--- start EXTRACTED TEXT ---

Another “exotic” pool was a New York to Quebec City via Newport, Vermont with Quebec Central Transportation Company.


----------



## cpotisch

railiner said:


> That particular one was the “GX-2”, prototype, built in 1949.   The 1,001 production models were built in 1954-1956.  Raymond Loewy, of GG-1, Studebaker, and Air Force One design, amongst other famous designs, helped design it.


Is it correct to say though that the only benefit of this design is that passengers get a front window?


----------



## NS VIA Fan

railiner said:


> Greyhound operated through interline trips all over North America with a multitude of carriers’s.  In most, but not all cases, the pool carrier equipment had to be up to Greyhound standards, and be in a similar blue, white, and silver color scheme, even if the “regular” scheme differed.
> 
> SMT (Eastern Limited) buses did indeed come into The Port.  IIRC, at one time there was even a summertime thru trip all the way to Halifax, involving Acadian Lines.
> 
> Another “exotic” pool was a New York to Quebec City via Newport, Vermont with Quebec Central Transportation Company.




Thanks for that!

And I was going to ask you what the ‘Roll-Sign’ on those thru buses to Moncton, Saint John and St. Stephen might have displayed……but checking this out:

http://www.rollsigngallery.com/350-Intercity/Greyhound/page350-Greyhound.html

……It was just “Maritimes”…and I seem to recall seeing this on Greyhounds heading up I-95.

(And that roll-sign in the link above….almost as fun as watching the old Solari Board at Grand Central flip through all those long gone named trains and destinations !!)


----------



## NS VIA Fan

cpotisch said:


> Is it correct to say though that the only benefit of this design is that passengers get a front window?




Here’s another bus designed to give passengers a better view…at least in the first couple of rows. (...and stock photos in that brochure. No mountains like that here!)


----------



## trainman74

NS VIA Fan said:


> (And that roll-sign in the link above….almost as fun as watching the old Solari Board at Grand Central flip through all those long gone named trains and destinations !!)

--- end EXTRACTED TEXT ---

* EXERCISE GOAL *
Answer these questions using the bus forum thread:
1. In which years were the 1,001 production models built?
2. What did the roll-sign on the thru buses to Moncton, Saint John and St. Stephen display?
3. The New York to Quebec City pool ran via which town?
The items aren't needed for anything here.

--- start GIVEN INFORMATION ---

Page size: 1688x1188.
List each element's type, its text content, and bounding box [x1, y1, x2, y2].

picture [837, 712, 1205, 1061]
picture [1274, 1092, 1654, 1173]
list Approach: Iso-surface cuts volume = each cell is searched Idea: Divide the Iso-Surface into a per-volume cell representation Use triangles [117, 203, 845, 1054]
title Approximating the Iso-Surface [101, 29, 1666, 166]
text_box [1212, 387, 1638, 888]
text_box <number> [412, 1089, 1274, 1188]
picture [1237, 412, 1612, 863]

--- end GIVEN INFORMATION ---

* SOLUTION FOR THIS PROBLEM *
1. 1954-1956
2. "Maritimes"
3. Newport, Vermont